▶ **What this task involves**: Only a number is wanted here: how many lines in the entries below contain the word "Mailprogramm".

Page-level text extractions
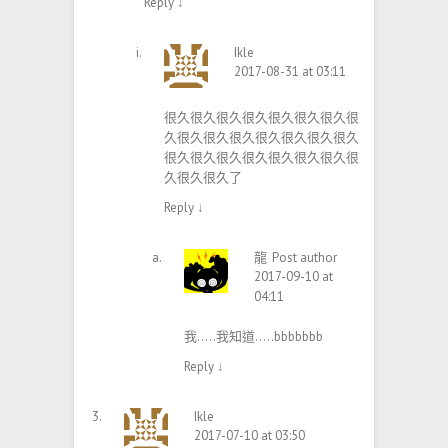
Reply
↓
Ikle
2017-08-31 at 03:11
很久很久很久很久很久很久很久很
久很久很久很久很久很久很久很久
很久很久很久很久很久很久很久很
久很久很久了
Reply
↓
龍
Post author
2017-09-10 at
04:11
我…..我知道…..bbbbbbb
Reply
↓
Ikle
2017-07-10 at 03:50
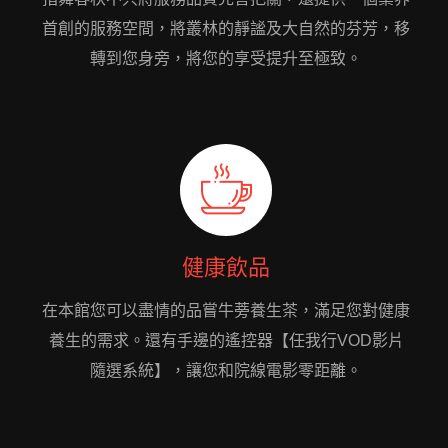
首創的服務空間，將叢林的靜謐及大自然的芬芳，移
轉到您身旁，將您的享受提升至極致。
健康飲品
在本館您可以盡情的品嘗牛蒡養生茶，滿足您對健康
養生的需求。還有手邊的遙控器【任我行VOD影片
隨選系統】，讓您和院線電影零距離。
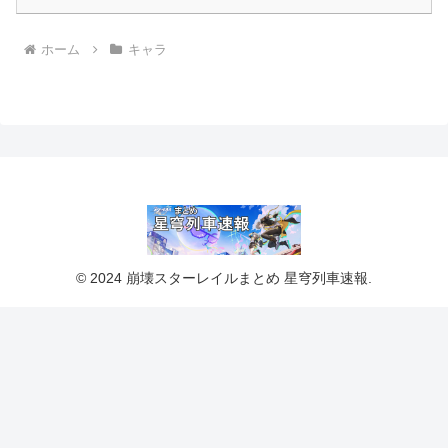
ホーム
キャラ
© 2024 崩壊スターレイルまとめ 星穹列車速報.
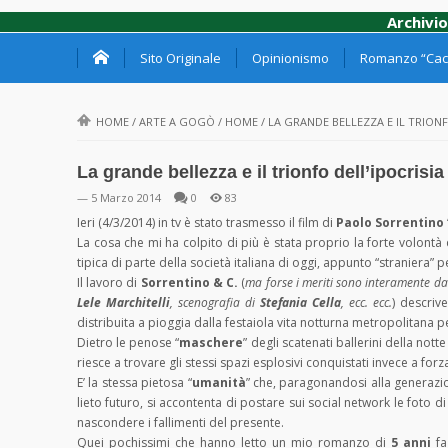
Archivio
Sito Originale
Opinionismo
Romanzo “Cacc
HOME
/
ARTE A GOGÒ
/
HOME
/
LA GRANDE BELLEZZA E IL TRIONF
La grande bellezza e il trionfo dell’ipocrisia
— 5 Marzo 2014
0
83
Ieri (4/3/2014) in tv è stato trasmesso il film di
Paolo Sorrentino
La cosa che mi ha colpito di più è stata proprio la forte volontà 
tipica di parte della società italiana di oggi, appunto “straniera” 
Il lavoro di
Sorrentino & C.
(
ma forse i meriti sono interamente da
Lele Marchitelli
, scenografia di
Stefania Cella
, ecc. ecc.
) descriv
distribuita a pioggia dalla festaiola vita notturna metropolitana pe
Dietro le penose “
maschere
” degli scatenati ballerini della not
riesce a trovare gli stessi spazi esplosivi conquistati invece a for
E’ la stessa pietosa “
umanità
” che, paragonandosi alla generazio
lieto futuro, si accontenta di postare sui social network le foto d
nascondere i fallimenti del presente.
Quei pochissimi che hanno letto un mio romanzo di
5 anni
fa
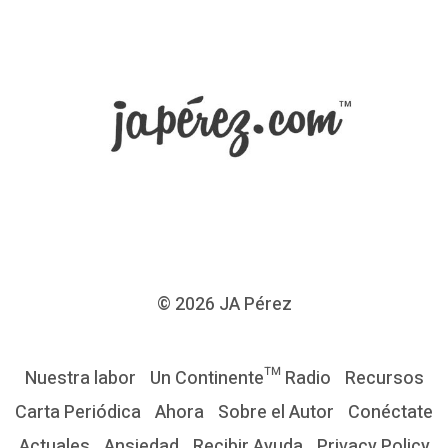
c
i
ó
n
e
s
u
n
a
m
© 2026
JA Pérez
i
n
Nuestra labor
Un Continente™ Radio
Recursos
o
Carta Periódica
Ahora
Sobre el Autor
Conéctate
r
Actuales
Ansiedad
Recibir Ayuda
Privacy Policy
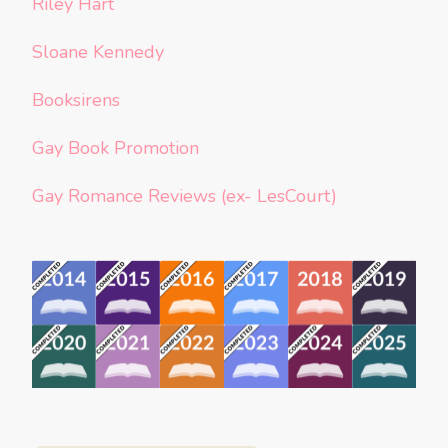
Riley Hart
Sloane Kennedy
Booksirens
Gay Book Promotion
Gay Romance Reviews (ex- LesCourt)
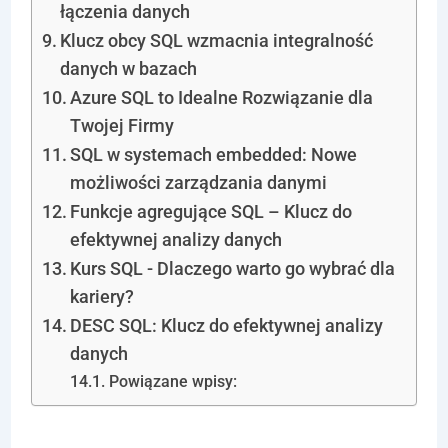
łączenia danych
Klucz obcy SQL wzmacnia integralność
danych w bazach
Azure SQL to Idealne Rozwiązanie dla
Twojej Firmy
SQL w systemach embedded: Nowe
możliwości zarządzania danymi
Funkcje agregujące SQL – Klucz do
efektywnej analizy danych
Kurs SQL - Dlaczego warto go wybrać dla
kariery?
DESC SQL: Klucz do efektywnej analizy
danych
Powiązane wpisy:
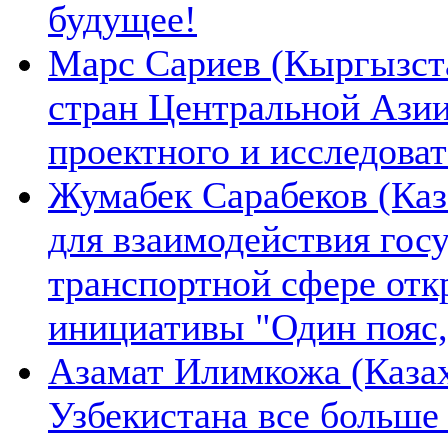
будущее!
Марс Сариев (Кыргызста
стран Центральной Ази
проектного и исследова
Жумабек Сарабеков (Каз
для взаимодействия гос
транспортной сфере отк
инициативы "Один пояс,
Азамат Илимкожа (Казах
Узбекистана все больше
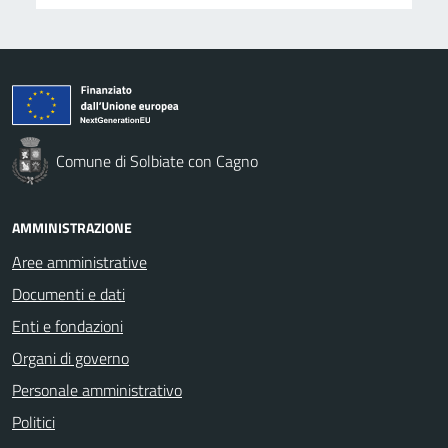
Comune di Solbiate con Cagno
AMMINISTRAZIONE
Aree amministrative
Documenti e dati
Enti e fondazioni
Organi di governo
Personale amministrativo
Politici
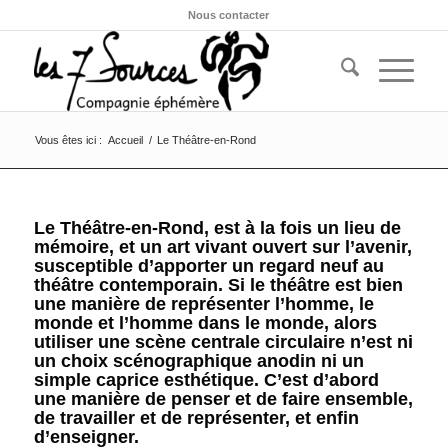
Nous contacter
Vous êtes ici :
Accueil
/
Le Théâtre-en-Rond
Le Théâtre-en-Rond
, est à la fois un lieu de
mémoire, et un art vivant ouvert sur l’avenir,
susceptible d’apporter un regard neuf au
théâtre contemporain. Si le théâtre est bien
une manière de représenter l’homme, le
monde et l’homme dans le monde, alors
utiliser une scène centrale circulaire n’est ni
un choix scénographique anodin ni un
simple caprice esthétique. C’est d’abord
une manière de penser et de faire ensemble,
de travailler et de représenter, et enfin
d’enseigner.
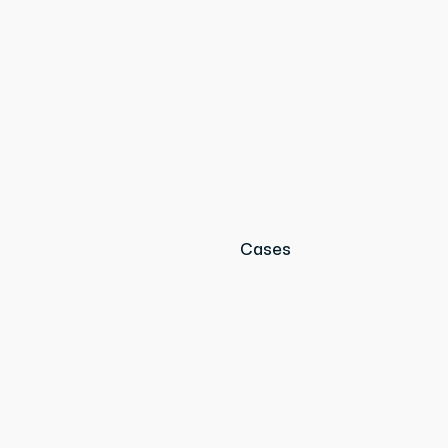
Cases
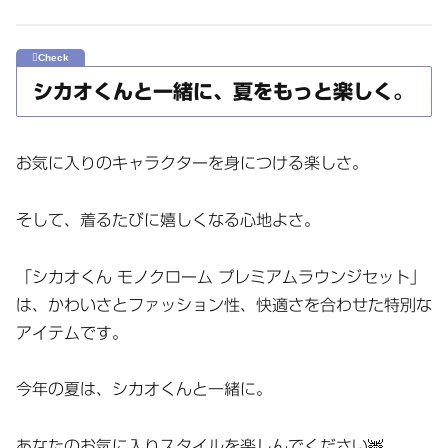
シカオくんと一緒に、夏をもっと楽しく。
お気に入りのキャラクターを身につける楽しさ。
そして、着るたびに嬉しくなる心地よさ。
「シカオくん モノクローム プレミアムラウンジセット」
は、かわいさとファッション性、快適さを合わせた特別な
アイテムです。
今年の夏は、シカオくんと一緒に。
あなたのお気に入りスタイルを楽しんでください🦌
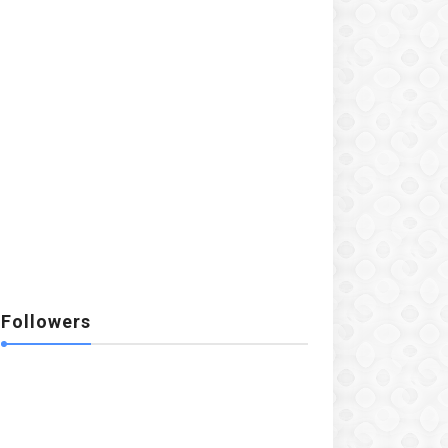
Followers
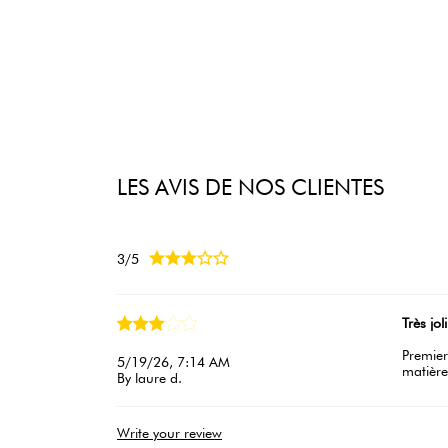
LES AVIS DE NOS CLIENTES





3/5
Très jol
Premier
5/19/26, 7:14 AM
matière
By laure d.
Write your review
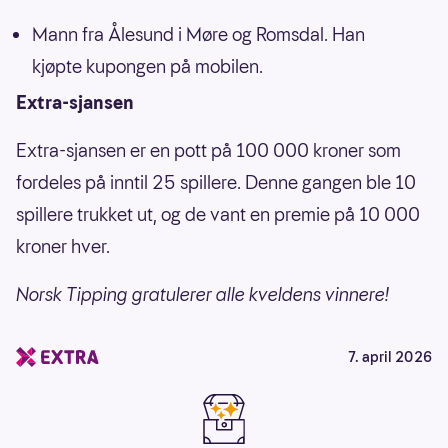
Mann fra Ålesund i Møre og Romsdal. Han
kjøpte kupongen på mobilen.
Extra-sjansen
Extra-sjansen er en pott på 100 000 kroner som
fordeles på inntil 25 spillere. Denne gangen ble 10
spillere trukket ut, og de vant en premie på 10 000
kroner hver.
Norsk Tipping gratulerer alle kveldens vinnere!
7. april 2026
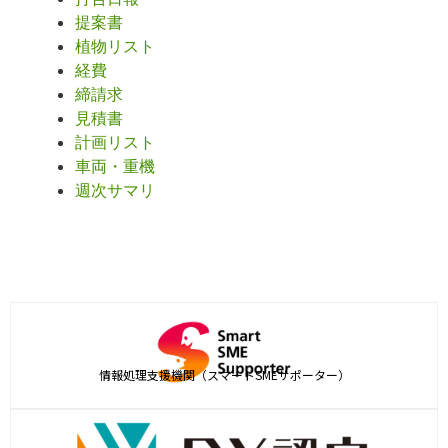
提案書
植物リスト
経費
締請求
見積書
計画リスト
車両・重機
週次サマリ
情報処理支援機関（スマートSMEサポーター）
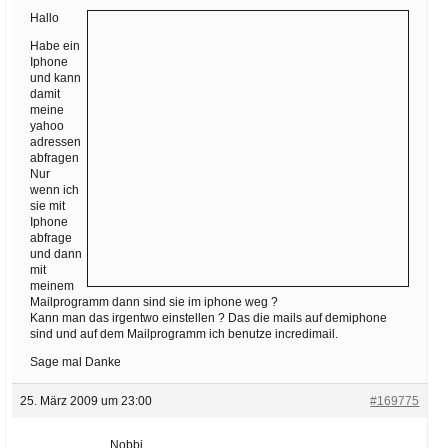
Ihre E-Mail
Hallo
Adresse:
Habe ein
E-Mail
Iphone
und kann
damit
meine
yahoo
E-Mail bestätigen
adressen
abfragen
Nur
wenn ich
sie mit
Iphone
abfrage
und dann
mit
meinem
Mailprogramm dann sind sie im iphone weg ?
Kann man das irgentwo einstellen ? Das die mails auf demiphone
sind und auf dem Mailprogramm ich benutze incredimail.
Sage mal Danke
25. März 2009 um 23:00
#169775
Nobbi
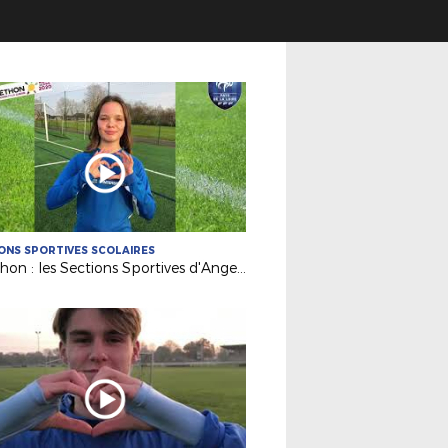
ONS SPORTIVES SCOLAIRES
Téléthon : les Sections Sportives d'Angers et Carquefou mobilisées !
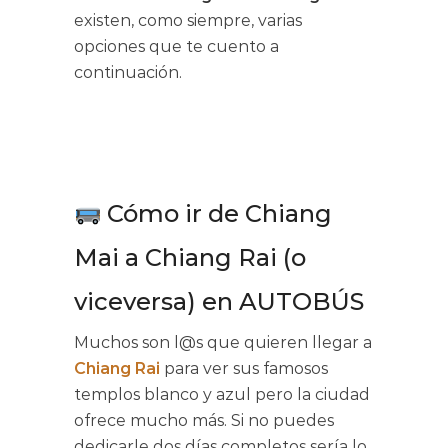
existen, como siempre, varias
opciones que te cuento a
continuación.
Cómo ir de Chiang
Mai a Chiang Rai (o
viceversa) en AUTOBÚS
Muchos son l@s que quieren llegar a
Chiang Rai
para ver sus famosos
templos blanco y azul pero la ciudad
ofrece mucho más. Si no puedes
dedicarle dos días completos sería lo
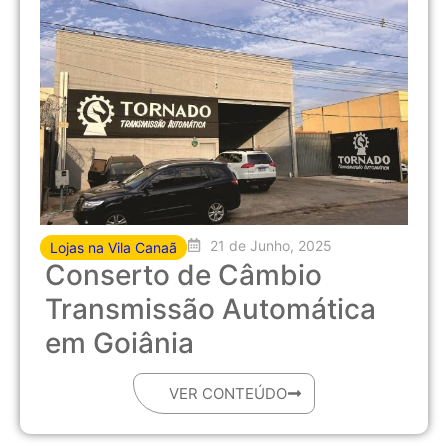
21 de Junho, 2025
Lojas na Vila Canaã
Conserto de Câmbio
Transmissão Automática
em Goiânia
VER CONTEÚDO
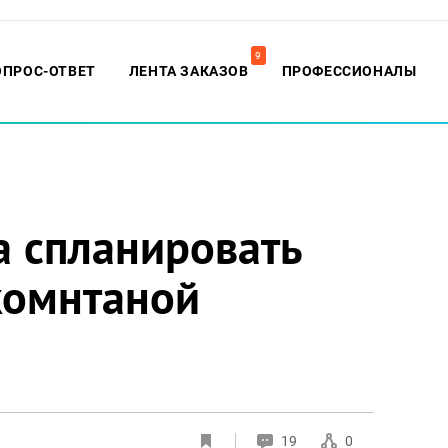
9
ОПРОС-ОТВЕТ
ЛЕНТА ЗАКАЗОВ
ПРОФЕССИОНАЛЫ
а спланировать
комнтаной
19
0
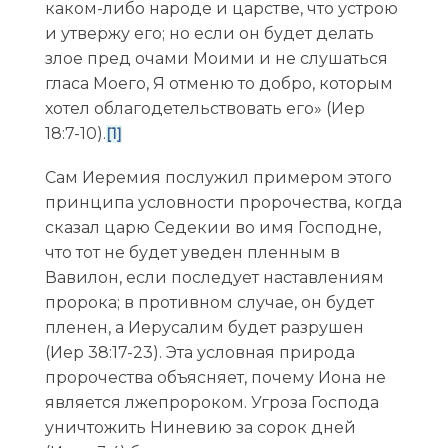
каком-либо народе и царстве, что устрою
и утвержу его; но если он будет делать
злое пред очами Моими и не слушаться
гласа Моего, Я отменю то добро, которым
хотел облагодетельствовать его» (Иер
18:7-10).
[1]
Сам Иеремия послужил примером этого
принципа условности пророчества, когда
сказал царю Седекии во имя Господне,
что тот не будет уведен пленным в
Вавилон, если последует наставлениям
пророка; в противном случае, он будет
пленен, а Иерусалим будет разрушен
(Иер 38:17-23). Эта условная природа
пророчества объясняет, почему Иона не
является лжепророком. Угроза Господа
уничтожить Ниневию за сорок дней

▶ **The completed task**: 2